A comprehensive search on PUBMED of all RCTs using ω-3 PUFAs on patients with autism, ADHD and psychotic symptoms published up to August 2017 was performed. Articles of potential interest were identified by using the following search terms: “omega-3“, ”polyunsaturated fatty acids”, “PUFAs”, “trial”, “EPA”, “DHA”, “docosahexaenoic acids”, “eicosapentaenoic acids” combined with the following term: “autism”, “neurodevelopmental spectrum disorder”, “attention deficit hyperactivity disorder”, “adhd”, “psychosis”, “psychotic disorder” or “psychotic symptom” or “first psychotic episode”, “ultrarisk psychosis”, “risk psychosis”. In this review, RCTs examining the efficacy of ω-3 PUFAs in young adults, adolescents and children with autism, ADHD and psychotic symptoms were selected.
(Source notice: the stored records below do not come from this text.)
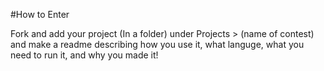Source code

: #How to Enter

Fork and add your project (In a folder) under Projects > (name of contest) and make a readme describing how you use it, what languge, what you need to run it, and why you made it!
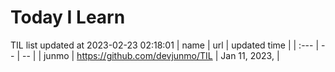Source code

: # Today I Learn 
TIL list updated at 2023-02-23 02:18:01
| name | url | updated time |
| :--- | -- | -- |
| junmo | https://github.com/devjunmo/TIL | Jan 11, 2023, |
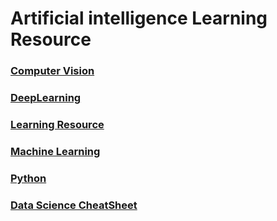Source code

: # Artificial intelligence Learning Resource
### [Computer Vision](https://github.com/Coolshanlan/Learning-Resource/tree/master/Computer%20Vision)
### [DeepLearning](https://github.com/Coolshanlan/Learning-Resource/tree/master/DeepLearning)
### [Learning Resource](https://github.com/Coolshanlan/Learning-Resource/tree/master/Learning)
### [Machine Learning](https://github.com/Coolshanlan/Learning-Resource/tree/master/MachineLearning)
### [Python](https://github.com/Coolshanlan/Learning-Resource/tree/master/Python)

### [Data Science CheatSheet](https://www.kaggle.com/timoboz/data-science-cheat-sheets?select=Excel)
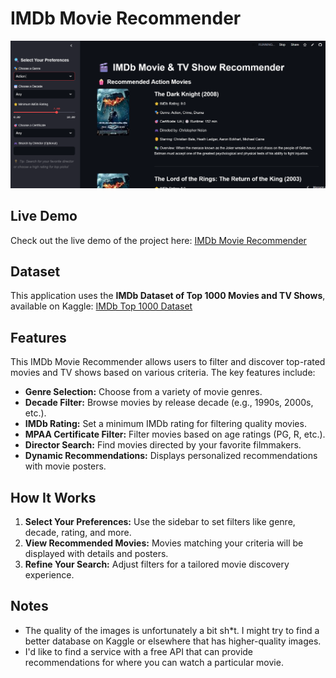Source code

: # IMDb Movie Recommender

![Screenshot](imdb_movie_recommender_screenshot.png)

## Live Demo
Check out the live demo of the project here: [IMDb Movie Recommender](https://imdbmovierecs.streamlit.app/)

## Dataset
This application uses the **IMDb Dataset of Top 1000 Movies and TV Shows**, available on Kaggle: [IMDb Top 1000 Dataset](https://www.kaggle.com/datasets/harshitshankhdhar/imdb-dataset-of-top-1000-movies-and-tv-shows)

## Features
This IMDb Movie Recommender allows users to filter and discover top-rated movies and TV shows based on various criteria. The key features include:

- **Genre Selection:** Choose from a variety of movie genres.
- **Decade Filter:** Browse movies by release decade (e.g., 1990s, 2000s, etc.).
- **IMDb Rating:** Set a minimum IMDb rating for filtering quality movies.
- **MPAA Certificate Filter:** Filter movies based on age ratings (PG, R, etc.).
- **Director Search:** Find movies directed by your favorite filmmakers.
- **Dynamic Recommendations:** Displays personalized recommendations with movie posters.

## How It Works
1. **Select Your Preferences:** Use the sidebar to set filters like genre, decade, rating, and more.
2. **View Recommended Movies:** Movies matching your criteria will be displayed with details and posters.
3. **Refine Your Search:** Adjust filters for a tailored movie discovery experience.

## Notes 
- The quality of the images is unfortunately a bit sh*t. I might try to find a better database on Kaggle or elsewhere that has higher-quality images. 
- I'd like to find a service with a free API that can provide recommendations for where you can watch a particular movie. 
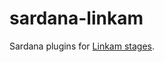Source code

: # sardana-linkam

Sardana plugins for [Linkam stages](https://www.linkam.co.uk/temperature-controlled-stages).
Trials were included if they examined the efficacy of ω-3 PUFAs to target autism, ADHD and psychotic symptoms as a primary outcome and in case they investigated the efficacy of ω-3 PUFAs in transition to psychosis status in the context of subjects with risk or ultra-risk for psychotic disorder. We included also subjects at risk for ADHD if the authors used validated rating scales to measure the presence and severity of ADHD symptoms as a primary outcome. We considered only trials in which the authors used an exposure of ω-3 PUFAs as a unique treatment or as an adjunctive therapy to other drugs (e.g., antipsychotics, stimulants), or other no pharmacological strategies such as psychotherapy, vitamin and mineral supplements compared to placebo or pharmacotherapy alone.
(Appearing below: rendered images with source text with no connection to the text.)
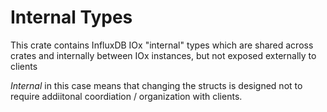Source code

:# Internal Types

This crate contains InfluxDB IOx "internal" types which are shared
across crates and internally between IOx instances, but not exposed
externally to clients

*Internal* in this case means that changing the structs is designed not to require addiitonal coordiation / organization with clients.
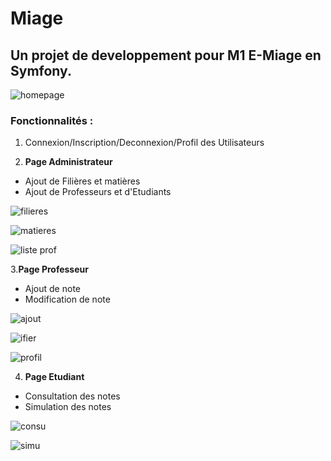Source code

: Miage
=====

## Un projet de developpement pour M1 E-Miage en Symfony. 

 ![homepage](https://user-images.githubusercontent.com/30896388/50003319-f2098200-ffab-11e8-9fde-109c0428f26a.png)

### Fonctionnalités : 
1. Connexion/Inscription/Deconnexion/Profil des Utilisateurs

2. **Page Administrateur**
  - Ajout de Filières et matières
  - Ajout de Professeurs et d'Etudiants

 

![filieres](https://user-images.githubusercontent.com/30896388/50003347-00f03480-ffac-11e8-9654-576ff025acc3.png)

![matieres](https://user-images.githubusercontent.com/30896388/50003348-00f03480-ffac-11e8-9771-fc2e9909411b.png)

![liste prof](https://user-images.githubusercontent.com/30896388/50003353-051c5200-ffac-11e8-8607-cdfcfda7b5a4.png)


3.**Page Professeur**
  - Ajout de note
  - Modification de note
  

![ajout](https://user-images.githubusercontent.com/30896388/50003544-ac998480-ffac-11e8-8970-2af7313f117e.png)

![ifier](https://user-images.githubusercontent.com/30896388/50003549-aefbde80-ffac-11e8-96ea-04135a244d84.png)

![profil](https://user-images.githubusercontent.com/30896388/50003554-b02d0b80-ffac-11e8-994a-48e15cf995a6.png)

4. **Page Etudiant**
  - Consultation des notes
  - Simulation des notes 

![consu](https://user-images.githubusercontent.com/30896388/50003847-c5ef0080-ffad-11e8-994b-885f995a9716.png)

![simu](https://user-images.githubusercontent.com/30896388/50003848-c5ef0080-ffad-11e8-8d7a-97edcc2ee3c4.png)

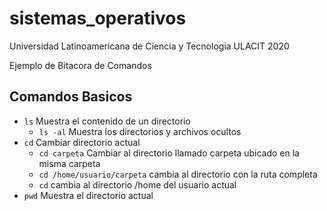 # sistemas_operativos

Universidad Latinoamericana de Ciencia y Tecnologia
ULACIT
2020

Ejemplo de Bitacora de Comandos

## Comandos Basicos

 - `ls` Muestra el contenido de un directorio
   - `ls -al` Muestra los directorios y archivos ocultos
 - `cd` Cambiar directorio actual
   - `cd carpeta` Cambiar al directorio llamado carpeta ubicado en la misma carpeta
   - `cd /home/usuario/carpeta` cambia al directorio con la ruta completa
   - `cd` cambia al directorio /home del usuario actual
- `pwd` Muestra el directorio actual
To limit the heterogeneity of this review and to reduce selection biases, we decided to exclude: trials examining the efficacy of ω-3 PUFAs in treating psychotic symptoms in subjects with diagnosis of chronic schizophrenia; trials examining the efficacy of ω-3 PUFAs in treating ADHD symptoms in subjects with diagnoses different from ADHD (e.g., dyslexia, developmental coordination disorder); trials involving healthy subjects; trials analyzing levels of ω-3 PUFAs; studies that not explore the effects of ω-3 PUFAs on autism, ADHD and psychotic symptoms as primary outcome. In addition, we excluded trials that employed diet enriched of ω-3 PUFAs as a supplementation. Among the 384 articles retrieved, 116 RCT studies were identified and screened by reading the abstract and, when necessary, the full text, in order to select those articles relevant for the analysis. A manual search of bibliographic cross-referencing complemented the search. Reference lists of relevant papers were also inspected to identify any additional trials. Relevant articles were obtained and included in the review if they used an exposure of ω-3 PUFAs, included autism, ADHD and psychotic symptoms as an outcome measure, enrolled human participants, included a comparison group, and reported a trial. The process of identification and inclusion of trials is summarized in Figure 1, Figure 2 and Figure 3. Finally, 33 trials were included for the review. All searches, trial identification, data abstraction, and tabulation were completed independently by 2 researchers. Discordances were discussed and resolved.

Figure 1

PRISMA diagram: ω-3 PUFAs supplementation in early psychotic symptoms.

Figure 2

PRISMA diagram: ω-3 PUFAs supplementation in ADHD.

Figure 3

PRISMA diagram: ω-3 PUFAs supplementation in ASD.